FIG. 17(A) provides a graphical representation of a quasi-static representation of Stress, σ versus Strain, ε for 0-0 core configuration. FIGS. 17(B)-(G) represent the lattice core structure at various percentages of strain, ε, levels.

FIG. 18(A) provides a graphical representation of quasi-static representation of Stress, σ versus Strain, ε for 0/90 core configuration. FIGS. 18(B)-(G) represent the lattice core structure at various percentages of strain, ε, levels. FIG. 19(A) provides a graphical representation of quasi-static representation of Stress, σ versus Strain, ε for 0-90-V core configuration. FIGS. 19(B)-(G) represent the lattice core structure at various percentages of strain, ε, levels.

FIG. 20(A) provides a graphical representation of quasi-static representation of Stress, σ versus Strain, ε for 0-90-V core configuration. FIGS. 20(B)-(G) represent the lattice core structure at various percentages of strains, ε, levels.

FIG. 21. illustrates schematic illustration of a lattice core structure that may be tested by providing the rig that can be operated in a sliding mode to determine the

impulse transferred to the core structure. The rig can be operated in a sliding mode to determine the impulse transferred to the test structure (from the height travelled and knowledge of the pendulum mass) or with the Kolsky bars fixed to measure the transmitted pressure waveform.

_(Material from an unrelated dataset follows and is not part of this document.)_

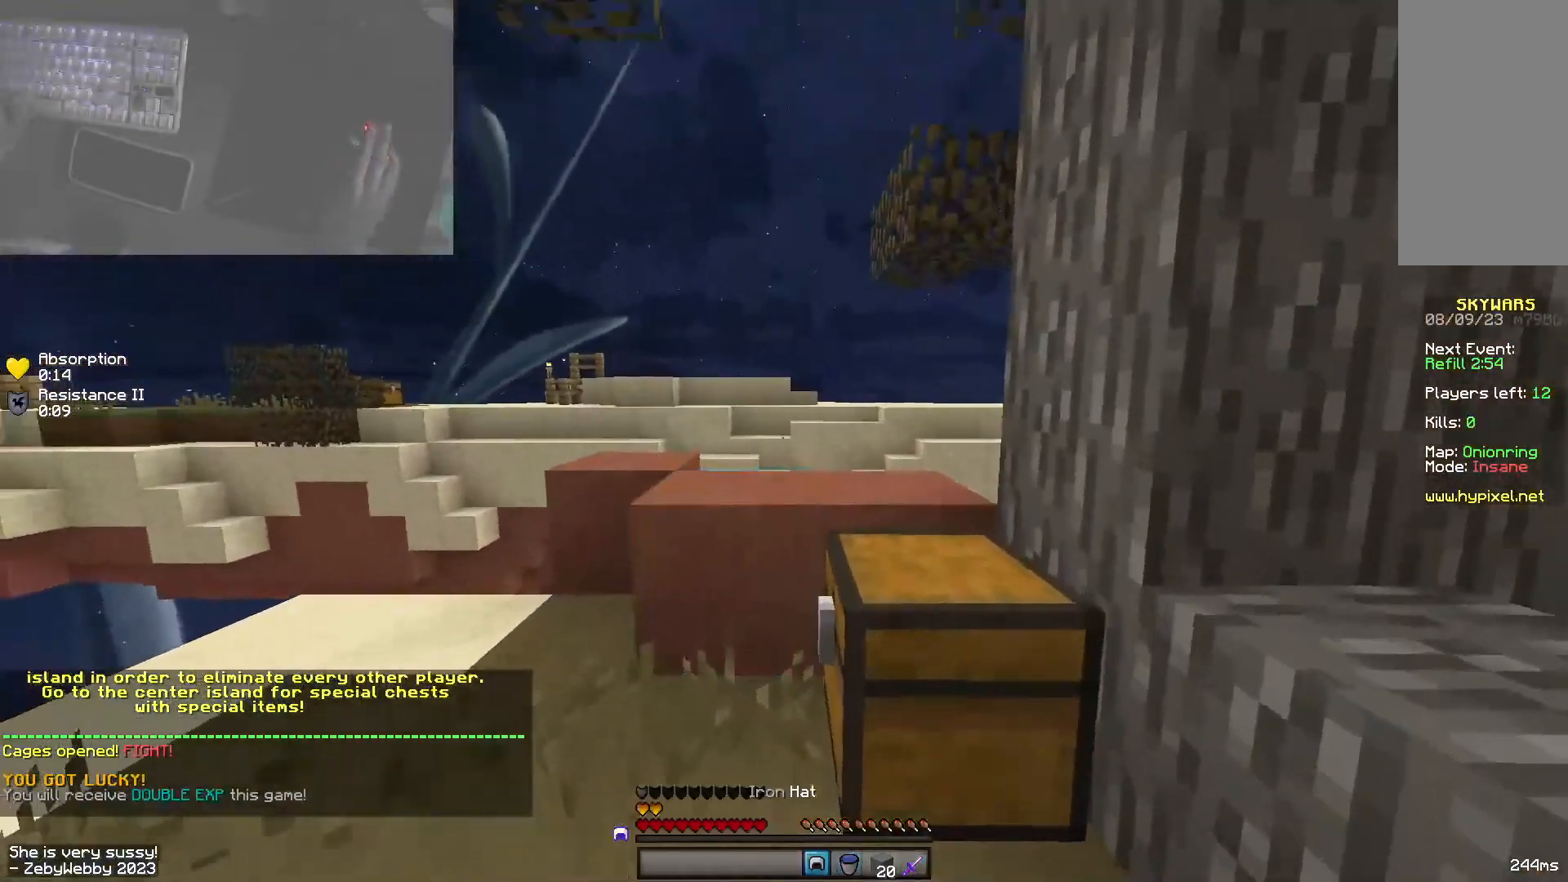
{"keys": ["d", "s"], "mouse": [], "events": [[216, "w", "down"], [266, "w", "up"], [350, "mouse_right", "down"], [350, "s", "down"], [433, "d", "down"], [450, "mouse_right", "up"]]}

FIG. 22 is a photographic depiction of an elevation view of a lattice core structure of the present invention of hollow tube arrays comprising four layers or planes, as well has having panels, face sheets, or substrates provided on the face or sides of the structure. FIGS.22(A)-(C) illustrate the desire offset angle are shown at about 0 degrees (0-0 configuration), about 90 degrees of one another (0/90 configuration), and about 90 degree configuration with additional vertical rods (90-0 vertical configuration), respectively. The lattice cores of FIGS.22(A)-(C) relative core densities of 14.8, 14.3 and 18.6 percent, respectively.

FIGS 23(A)-(B) are photographic depictions of elevation views of a lattice core structure of the present invention of hollow tube arrays comprising four layers or planes that have 90 degree configuration with additional vertical rods (0-90 vertical configuration), FIGS.23(A)-(B) represent the lattice core structure subjected to various blast standoff distances. The results from the blast tests were average core strains of 5 percent and 8 percent, respectively, and different standoff distances (24 cm and 19 cm, respectively). Table 1 provides a vertical Rig "Sliding Mode" Specific Impulses (Wet sand) of the an aluminum tube core.

Table 2 provides an Impulse Reduction (% Calibration Block) an aluminum tube core.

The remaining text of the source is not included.